Common mistakes ESL writers make
- Listing "ChatGPT" as the author in APA. The author is OpenAI, the company. In MLA the prompt is the title, and in Chicago ChatGPT is the author with OpenAI as publisher — do not mix these up between styles.
- Citing a source the AI "gave" you without checking it. This is the most damaging mistake. Chatbots frequently fabricate citations — a real-sounding author, journal, and page number for a paper that does not exist. Never copy a reference from an AI into your bibliography. Find and read the actual source, or cite the AI itself for the idea. A fake reference can fail an entire paper.

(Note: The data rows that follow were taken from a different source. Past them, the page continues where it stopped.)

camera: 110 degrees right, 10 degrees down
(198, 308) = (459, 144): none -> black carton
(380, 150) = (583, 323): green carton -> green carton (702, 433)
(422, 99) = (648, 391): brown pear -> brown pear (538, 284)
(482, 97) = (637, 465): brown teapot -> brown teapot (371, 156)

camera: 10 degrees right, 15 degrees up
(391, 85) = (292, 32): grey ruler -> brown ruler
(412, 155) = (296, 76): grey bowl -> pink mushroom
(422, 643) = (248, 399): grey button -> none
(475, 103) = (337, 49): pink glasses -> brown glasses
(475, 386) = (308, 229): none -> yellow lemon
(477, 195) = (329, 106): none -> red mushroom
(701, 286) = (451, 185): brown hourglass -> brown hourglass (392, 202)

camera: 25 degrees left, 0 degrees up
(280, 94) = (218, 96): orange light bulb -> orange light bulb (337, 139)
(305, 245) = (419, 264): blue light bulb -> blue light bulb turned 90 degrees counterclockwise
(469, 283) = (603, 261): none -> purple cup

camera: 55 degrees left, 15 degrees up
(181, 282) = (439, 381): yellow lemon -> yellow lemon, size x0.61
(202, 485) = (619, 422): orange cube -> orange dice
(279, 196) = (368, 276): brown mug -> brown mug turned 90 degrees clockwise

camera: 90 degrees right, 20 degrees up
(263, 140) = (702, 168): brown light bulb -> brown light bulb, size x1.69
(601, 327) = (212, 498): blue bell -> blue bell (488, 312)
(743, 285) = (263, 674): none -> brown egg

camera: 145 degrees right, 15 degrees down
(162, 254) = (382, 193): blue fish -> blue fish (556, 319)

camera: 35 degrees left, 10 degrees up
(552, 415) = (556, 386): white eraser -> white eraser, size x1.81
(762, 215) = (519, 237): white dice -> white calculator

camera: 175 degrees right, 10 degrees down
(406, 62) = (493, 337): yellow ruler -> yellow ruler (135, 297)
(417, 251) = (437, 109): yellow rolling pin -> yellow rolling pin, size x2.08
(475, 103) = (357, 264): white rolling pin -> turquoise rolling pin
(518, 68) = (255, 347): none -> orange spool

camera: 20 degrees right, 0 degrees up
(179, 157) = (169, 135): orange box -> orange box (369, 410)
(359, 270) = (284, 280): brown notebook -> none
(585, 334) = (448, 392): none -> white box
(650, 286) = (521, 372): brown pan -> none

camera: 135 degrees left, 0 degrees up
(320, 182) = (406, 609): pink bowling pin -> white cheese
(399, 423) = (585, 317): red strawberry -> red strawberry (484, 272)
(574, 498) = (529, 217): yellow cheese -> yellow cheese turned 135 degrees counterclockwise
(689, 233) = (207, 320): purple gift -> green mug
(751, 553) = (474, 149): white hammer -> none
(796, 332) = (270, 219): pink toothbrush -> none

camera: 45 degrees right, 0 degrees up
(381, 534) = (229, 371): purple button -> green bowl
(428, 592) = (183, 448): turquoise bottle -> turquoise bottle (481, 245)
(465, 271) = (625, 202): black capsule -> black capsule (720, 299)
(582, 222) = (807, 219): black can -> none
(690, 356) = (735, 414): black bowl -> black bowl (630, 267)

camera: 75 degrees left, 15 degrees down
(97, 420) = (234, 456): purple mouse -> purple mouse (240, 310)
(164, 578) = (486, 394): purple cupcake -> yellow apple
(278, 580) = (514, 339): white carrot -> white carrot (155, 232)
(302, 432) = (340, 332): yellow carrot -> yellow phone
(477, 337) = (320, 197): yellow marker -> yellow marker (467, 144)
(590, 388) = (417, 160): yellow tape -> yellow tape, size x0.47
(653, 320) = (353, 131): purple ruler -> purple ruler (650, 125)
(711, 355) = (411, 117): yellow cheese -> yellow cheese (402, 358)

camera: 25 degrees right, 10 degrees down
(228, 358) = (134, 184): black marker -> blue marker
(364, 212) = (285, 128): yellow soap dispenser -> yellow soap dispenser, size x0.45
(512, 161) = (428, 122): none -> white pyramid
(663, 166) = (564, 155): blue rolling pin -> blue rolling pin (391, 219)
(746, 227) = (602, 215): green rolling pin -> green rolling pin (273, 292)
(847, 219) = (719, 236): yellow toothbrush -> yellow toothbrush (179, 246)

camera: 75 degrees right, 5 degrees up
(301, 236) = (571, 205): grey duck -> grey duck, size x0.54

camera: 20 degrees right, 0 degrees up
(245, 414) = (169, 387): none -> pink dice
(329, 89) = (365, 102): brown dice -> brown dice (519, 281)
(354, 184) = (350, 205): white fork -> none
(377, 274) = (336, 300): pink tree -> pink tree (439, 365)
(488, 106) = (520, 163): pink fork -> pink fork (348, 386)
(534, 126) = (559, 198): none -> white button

- Using a generic date. All three styles want the specific day the content was generated, not the year alone.
- Writing the MLA version as "model GPT-4o". The convention is "GPT-4o version" — the model name followed by the word "version". If you are unsure of the exact model, leave it out rather than guess.
- Treating the chat URL as a normal source link. It is not retrievable in the usual sense — save a transcript or a shareable link, and never paste a link that does not open your chat.
- Citing the tool but not disclosing how you used it. For language help especially, a short disclosure in your text or methods is what most policies actually require.
- Passing off AI text as fully your own. If the wording is the model's, quote or paraphrase and cite it — do not present it as original writing.
- Forgetting to check the assignment's own rule, which overrides the style guide.
The rule that beats every template: your policy wins
This is worth repeating because it is the one thing that overrides everything above. A style guide tells you how to format a citation; it does not tell you whether your instructor or journal permits AI in the first place, or what they require when they do. Those local rules always win.
Some courses ban generative AI outright. Some allow it only for brainstorming or grammar. Some require a signed AI-use statement. Many journals now have explicit author guidelines on disclosing AI assistance. Before you format a single citation, read the syllabus, the assignment brief, or the submission guidelines — and when they conflict with a style guide, follow the policy. If the rule is unclear, ask; a one-line email to your instructor is far cheaper than an academic-integrity case. For a deeper look at when AI use is appropriate at all, see can you use AI to write a research paper.
A faster, safer workflow
The reliable habit is disclose, document, and keep a transcript. Note where you used AI, save the chat, and format the citation in your required style. Diglot helps you keep that record clean.
- Keep your process transparent. The AI writing assistant works from your own meaning, so what you disclose is real language help, not ghostwriting.
- Paraphrase AI content properly. If you restate something a model produced, do it in your own words and cite it — see how to paraphrase without plagiarizing.
- Prove your own contribution. A Diglot Authorship Certificate records how your document was actually written — a clean, timestamped account of your edits.
- One workspace for the whole paper. Explore the ESL writing tool built for non-native writers.
Citing AI is not hard once you have the template. Pick your style, use the exact format above, and add a short line on how you used the tool. Last verified June 2026 — these guides update often, so check the official pages if your assignment is high-stakes.